··· Extrait du texte ···
Quant aux deux sociétés opérant sur le marché
considéré, Eurarco et Oscar Savreux, leurs politiques commerciales
se sont avérées, comme il ressort de l’enquête administrative,
assez nettement différentes, tant en ce qui concerne leurs activités
(exclusivement consacrées à l’extraction et à la vente
de granulais pour Eurarco, partagées avec les travaux publics et
le transport pour Oscar Savreux) que leurs tarifs et que les prix qu’elles
pratiquent effectivement ; des manifestations de concurrence ont, par ailleurs,
été constatées dans la recherche de clientèle.
Des parallélismes de comportements ont en revanche été
observés à l’occasion de l’ouverture de nouvelles carrières
sur des terrains jouxtant ceux exploités par l’une ou l’autre des
deux sociétés, lesquelles ont fait part à la municipalité
du Crotoy de leur opposition à l’arrivée de tiers en se prévalant
des conventions passées avec la commune.
Ces conventions avaient été signées avec Eurarco
et Oscar Savreux respectivement les 12 avril 1978 et 5 février 1982,
à des dates où elles n’avaient pas encore été
reprises par les grands groupes nationaux, mais leurs effets persistent.
Ces conventions, accordées par la commune dans la perspective
d’un réaménagement futur des carrières en plans d’eau,
comportent une clause de préférence par laquelle la commune
s’engage à faciliter l’observation par ses contractants des autorisations
nécessaires à la mise en valeur des terrains adjacents.
L’avis défavorable donné par la commune aux candidatures
de nouveaux carriers n’a cependant pas empêché ceux-ci, en
l’occurrence MM. Boinet et Michel Savreux, d’obtenir satisfaction.
Il n’existe pas d’éléments probants établissant
qu’une ou des concertations ont eu lieu entre Eurarco et Oscar Savreux
en vue de s’opposer à l’arrivée de concurrents au Crotoy.
En dehors des zones concernées par les conventions, si la cession
entre tiers d’un terrain « Verdure » a bien fait l’objet d’un
examen conjoint par les deux sociétés sans que la portée
de cet examen ait pu être déterminée, des signes de
comportements divergents ont en revanche été relevés
en matière de recherche de nouveaux terrains sur la commune de Rue,
voisine du Crotoy.
···
(Consignes)
[1] Recopiez, dans l'extrait sur les carrières du Crotoy, le passage qui commence par "Ces conventions, accordées" et se poursuit jusqu'à "des terrains adjacents.".
[2] Traduisez en anglais cette phrase de l'extrait sur les carrières du Crotoy : « Il n’existe pas d’éléments probants établissant qu’une ou des concertations ont eu lieu entre Eurarco et Oscar Savreux en vue de s’opposer à l’arrivée de concurrents au Crotoy. »
Répondez en vous fondant uniquement sur l'extrait.
··· Données fournies ···
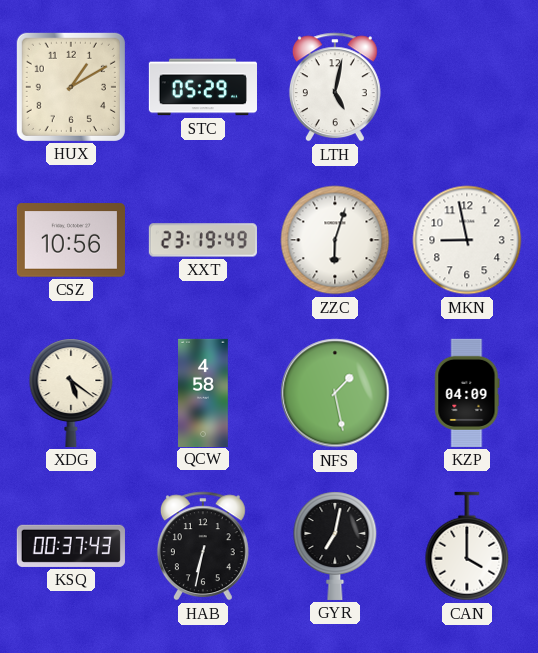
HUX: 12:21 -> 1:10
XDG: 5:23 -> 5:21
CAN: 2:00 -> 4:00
···
(Réponses)
[1]
Ces conventions, accordées par la commune dans la perspective
d’un réaménagement futur des carrières en plans d’eau,
comportent une clause de préférence par laquelle la commune
s’engage à faciliter l’observation par ses contractants des autorisations
nécessaires à la mise en valeur des terrains adjacents.

[2] There is no conclusive evidence establishing that one or more concerted actions took place between Eurarco and Oscar Savreux with a view to opposing the arrival of competitors in Le Crotoy.